───── UIT DE PAGINA ─────

Scheepsbouworden van de Lage Landen
Geplaatst op: 12 augustus 2019 Hoort bij: Geschiedenis Een reactie plaatsenVia Twitter verneem ik dat Gerrit Jan Schutten begin juli overleden is. Bij zijn promotie in 2004 heb ik hem geïnterviewd. Hieronder de neerslag van dat gesprek.

Kaartje, ontleend aan Schuttens dissertatie, van de verspreiding van de Friese bouworde met haar verschillende scheepstypen.
Fysicus promoveert op verdwenen schepen
“Ik ben altijd al gek geweest van zeiljachten”, verklaart Gerrit Jan Schutten. “Sinds ik als jongen een Kapitein Rob-boekje van mijn vader kreeg, hebben die me gefascineerd.”
Met het onderzoek dat vandaag tot zijn promotie leidt, begon hij al in 1963. “Als student”, vertelt hij, “zag ik toen het ultieme ontwerp voor een zeiljacht in een Engels blad. Via een boek over Nederlandse rond- en platbodems kwam ik vervolgens terecht bij de traditionele houten schepen van ons eigen land. In dat boek stond een tekening van een zomp, een schip uit mijn geboortestreek Twente, en als Tukker zag ik meteen dat er iets niet klopte. Vandaar dat ik ouwe zompschippers ben gaan opzoeken. En van die schippers hoorde ik zulke fascinerende verhalen, dat ik in deze totaal verschillende wereld terechtkwam.”

───── UIT DE GEGEVENS ─────

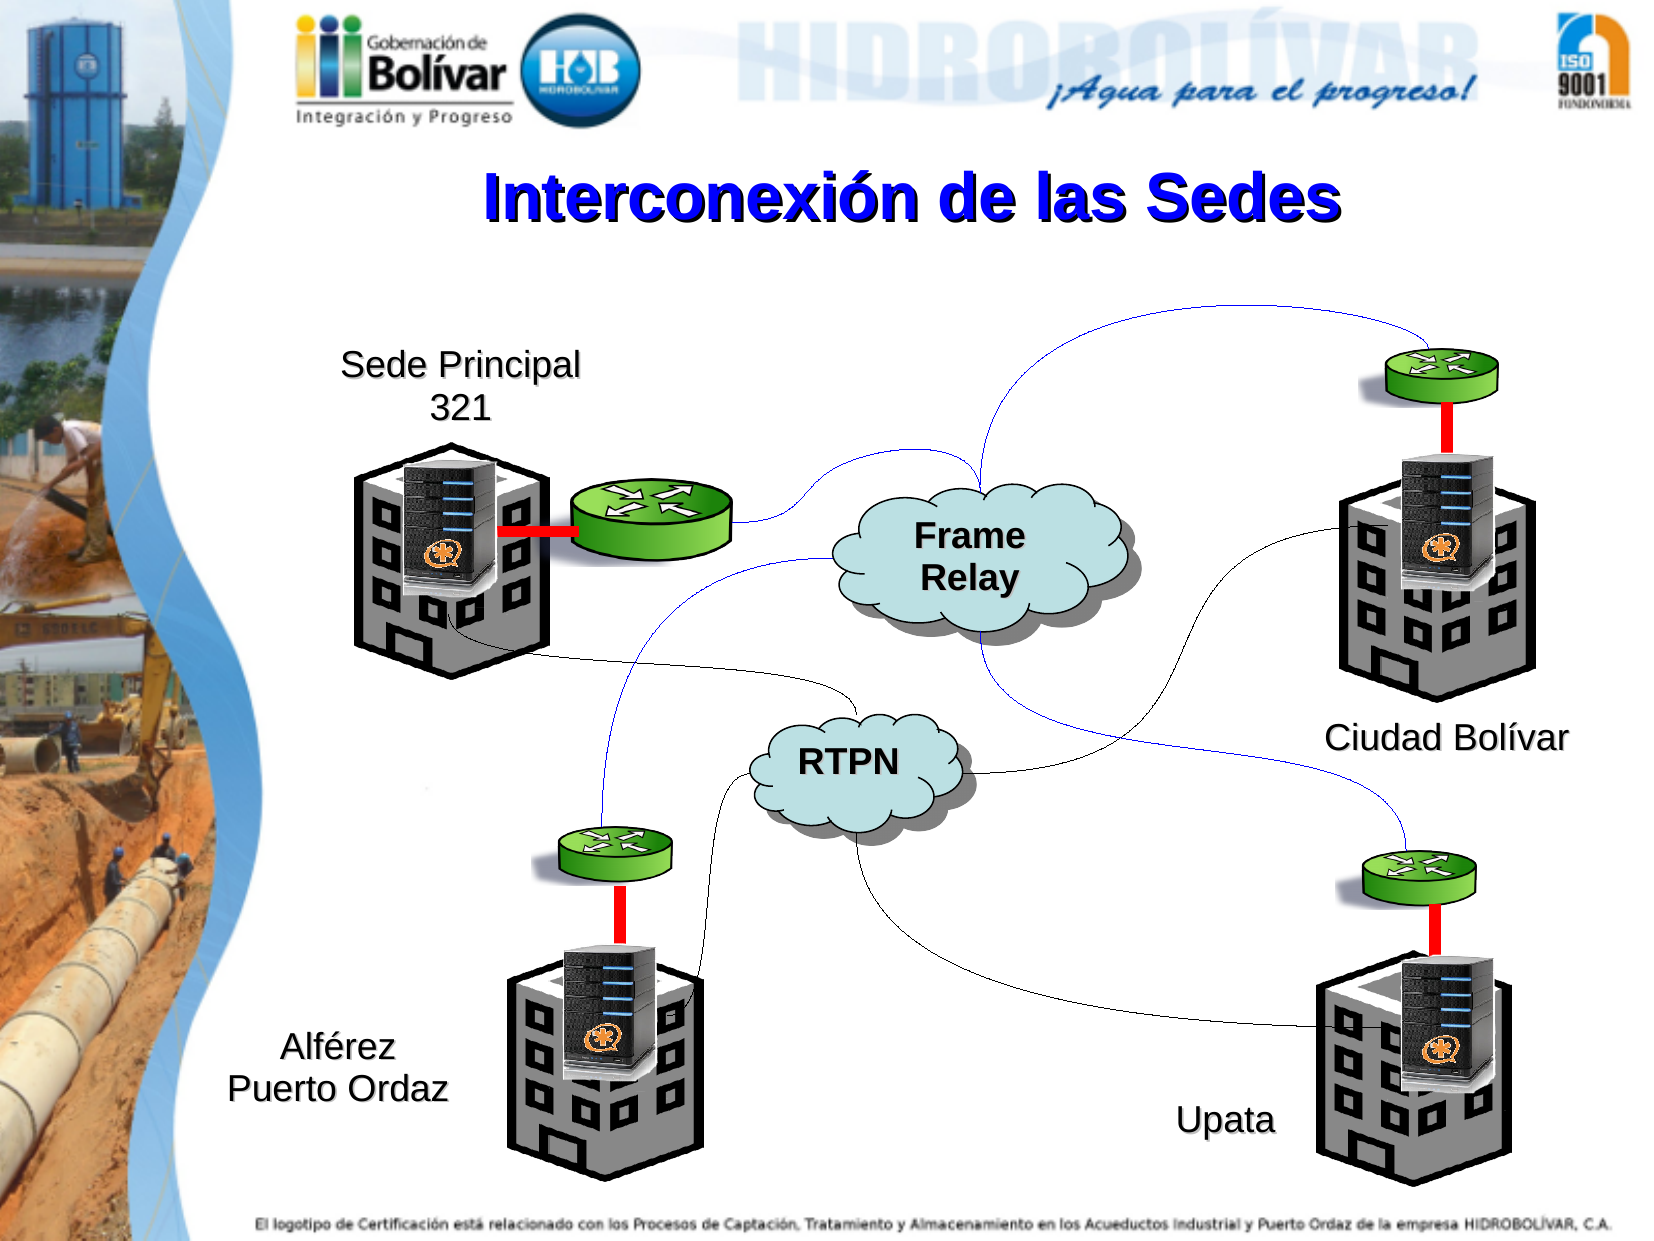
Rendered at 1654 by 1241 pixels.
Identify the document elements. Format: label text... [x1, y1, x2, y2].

─────

OPDRACHT: Noem alle jaartallen die in het stuk over Gerrit Jan Schutten voorkomen. Haal alles uit het stuk over Gerrit Jan Schutten en uit niets anders.

JUISTE ANTWOORD: 2019, 2004, 1963